Chapter 10: I Thought We Were Friends, McCharmly

1.7K 80 49
                                    

I had ended up popping the pill.

All right. Say no to drugs, right? But I was so knackered after not sleeping for so long; it had been more than twenty-four hours and John's fingers were already taking another brown pill from its aluminum casing, teasing me, his other hand dancing round my waist, tickling me. My eyes kept closing and in the end I figured it wouldn't do much harm. And so I had popped the small offender and washed it down with the same mug that George and John had drunk from, wincing at the cold tea.

"Thought it would've been beer the way you lot go about," I told him and playfully flicked the empty mug at him. "Trying to do me in, then?" he chortled. "After all I've done for you?"

I held up my foot. "All you've done is made me look like a German stripper. When I go home it's all going to be I went to 1960s Hamburg and I all Got were These Shoes!"

"You're not going home, yet," John told me, taking my hand and kissing it. "Let me bribe you."

"Oh, and what would possibly convince me?"

He looked down at my feet. "New shoes."

And so I had found myself back out on Hamburg's streets, walking down a street called the Reeperbahn and entering a shoe shop, picking out a pair of black low heels which John pointed out that he'd liked. We bought those and strolled down the main shopping area, the sun shining down, figures in contrasting black walking next to us. Existentialists, or Exis for short. A coat in the window caught my eye and I oohed and walked into the tiny shop, where rock music blared and leather hung everywhere.

"What do you think?" asked John, leaning against a coat rack which held many leather jackets not unlike his own.

I ran my hands over the smooth leather jacket. The shop was tiny but it was artsy, beatnik, hipster, whatever was in style in 1960. A stylish shop girl stood nearby, sporting a boyish haircut, occasionally glancing at John and me and other passerby who entered the store with heavy lidded eyes. My gaze caught on her hair. I had been seeing more and more of these types of hairstyles—these androgynous hairstyles—around this area of town that John had taken me to: the Soho of Hamburg. Flash back to Paul's dark hair, combed upwards to resemble Elvis, Paul who was not who I thought he was.

"John," he had said earlier irritably, running his hands through his hair to make sure it was standing up alright, "We have a gig tonight. Do you know who is coming tonight?"

"Don't care," was John's flippant answer. "Besides, we'll only take a few hours. You know I'm decent at looking like I practiced, just shout and the Germans'll think it's gear." And then he had proceeded to ask George to lend him a few German marks for our date.

During this procedure I had stood a little ways off, feeling very awkward. I felt like I was the reason that Paul was annoyed. After all, I had brought John to the future and now he was buying me clothes (and borrowing marks off an innocent George who might never get them back).

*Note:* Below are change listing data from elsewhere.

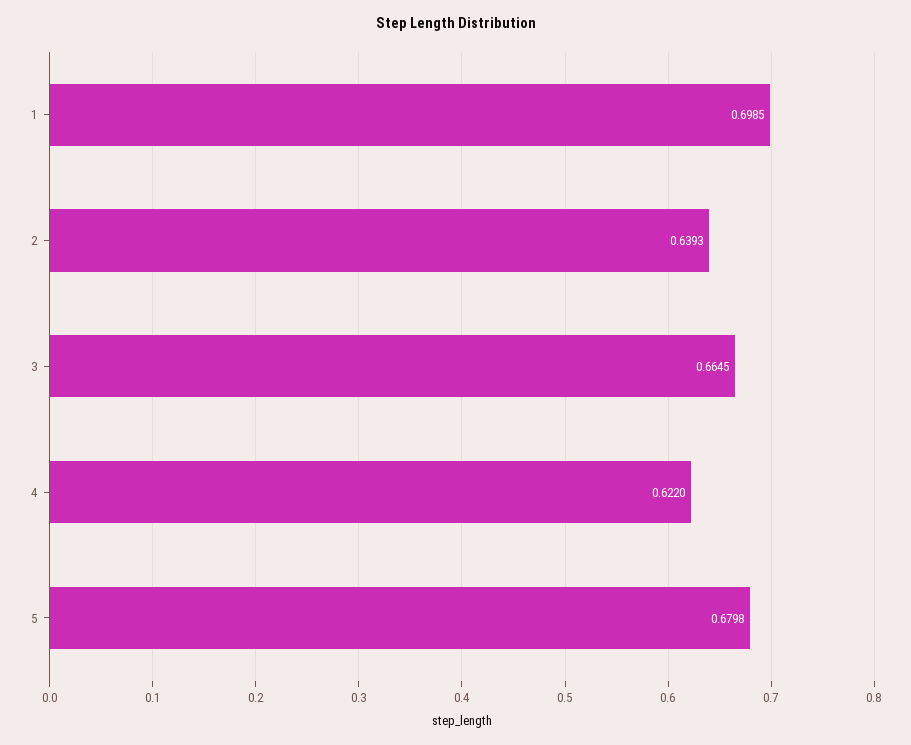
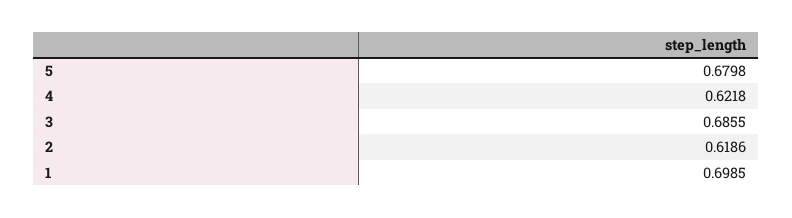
  {
    "1": 0.6985,
-   "2": 0.6393,
+   "2": 0.6186,
-   "3": 0.6645,
+   "3": 0.6855,
-   "4": 0.622,
+   "4": 0.6218,
    "5": 0.6798
  }

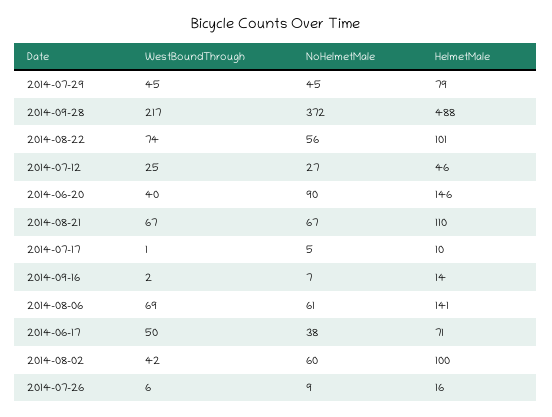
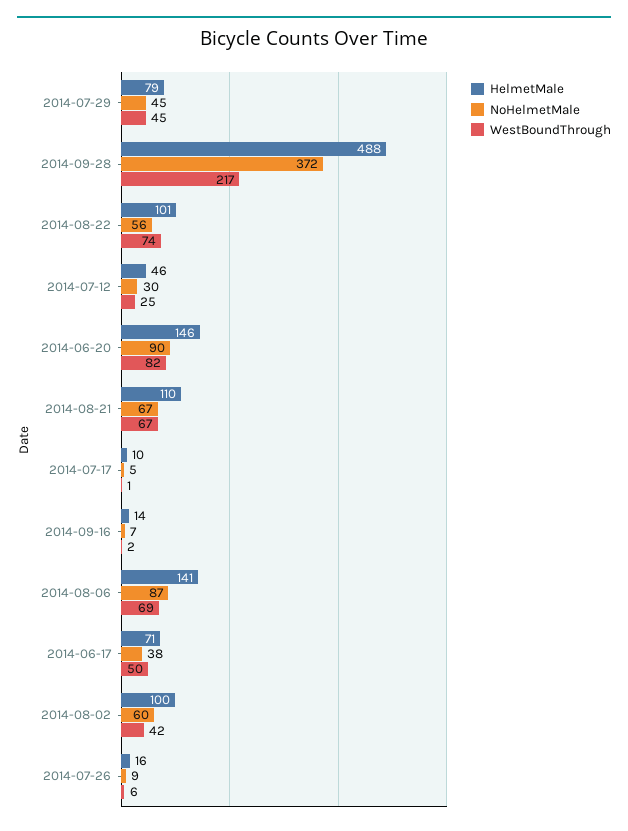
  {
    "WestBoundThrough": {
      "2014-07-29": 45,
      "2014-09-28": 217,
      "2014-08-22": 74,
      "2014-07-12": 25,
-     "2014-06-20": 40,
+     "2014-06-20": 82,
      "2014-08-21": 67,
      "2014-07-17": 1,
      "2014-09-16": 2,
      "2014-08-06": 69,
      "2014-06-17": 50,
      "2014-08-02": 42,
      "2014-07-26": 6
    },
    "NoHelmetMale": {
      "2014-07-29": 45,
      "2014-09-28": 372,
      "2014-08-22": 56,
-     "2014-07-12": 27,
+     "2014-07-12": 30,
      "2014-06-20": 90,
      "2014-08-21": 67,
      "2014-07-17": 5,
      "2014-09-16": 7,
-     "2014-08-06": 61,
+     "2014-08-06": 87,
      "2014-06-17": 38,
      "2014-08-02": 60,
      "2014-07-26": 9
    },
    "HelmetMale": {
      "2014-07-29": 79,
      "2014-09-28": 488,
      "2014-08-22": 101,
      "2014-07-12": 46,
      "2014-06-20": 146,
      "2014-08-21": 110,
      "2014-07-17": 10,
      "2014-09-16": 14,
      "2014-08-06": 141,
      "2014-06-17": 71,
      "2014-08-02": 100,
      "2014-07-26": 16
    }
  }

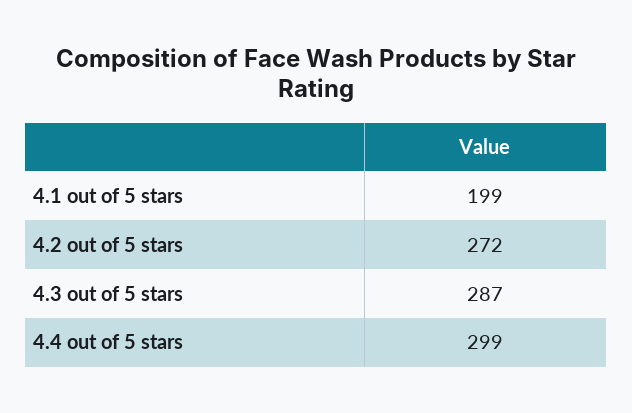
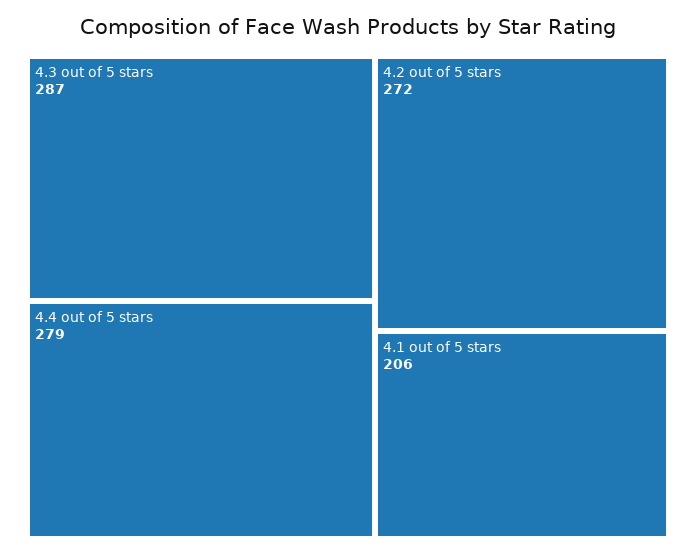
  {
-   "4.1 out of 5 stars": 199,
+   "4.1 out of 5 stars": 206,
    "4.2 out of 5 stars": 272,
    "4.3 out of 5 stars": 287,
-   "4.4 out of 5 stars": 299
+   "4.4 out of 5 stars": 279
  }

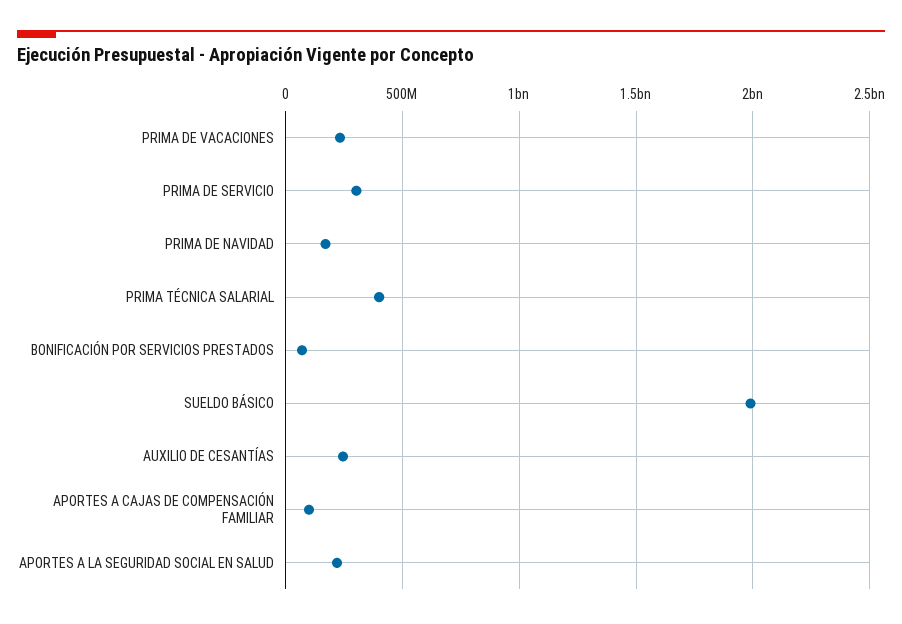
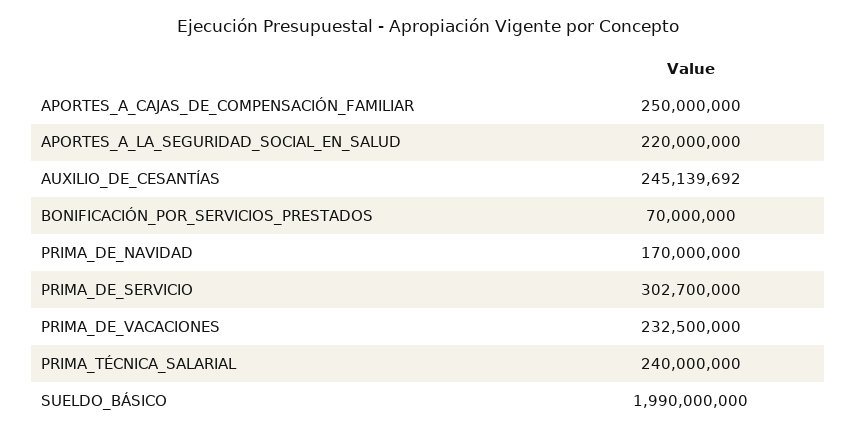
  {
    "PRIMA DE VACACIONES": 232500000,
    "PRIMA DE SERVICIO": 302700000,
    "PRIMA DE NAVIDAD": 170000000,
-   "PRIMA TÉCNICA SALARIAL": 400000000,
+   "PRIMA TÉCNICA SALARIAL": 240000000,
    "BONIFICACIÓN POR SERVICIOS PRESTADOS": 70000000,
    "SUELDO BÁSICO": 1990000000,
    "AUXILIO DE CESANTÍAS": 245139692,
-   "APORTES A CAJAS DE COMPENSACIÓN FAMILIAR": 100000000,
+   "APORTES A CAJAS DE COMPENSACIÓN FAMILIAR": 250000000,
    "APORTES A LA SEGURIDAD SOCIAL EN SALUD": 220000000
  }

"Everything here is made out of leather," I half whispered to John, ignoring the salesgirl's strange looks.

"That's the point, Cora my dear," he said, and I found myself in the dressing room trying on the leather jacket. A few seconds later his hand extended through the curtain, holding a tiny pair of black leather shorts, like panties, really, and I told him back, "I'll put them on if you find a pair for yourself."

"What do you think?" I asked timidly, stepping out of the room in the leather jacket.

"You look like the dog's dinner," John had told me. "Especially over that dress. You don't see many people wearing a leather jacket over a dress." He yelled at the salesgirl, "How many marks?"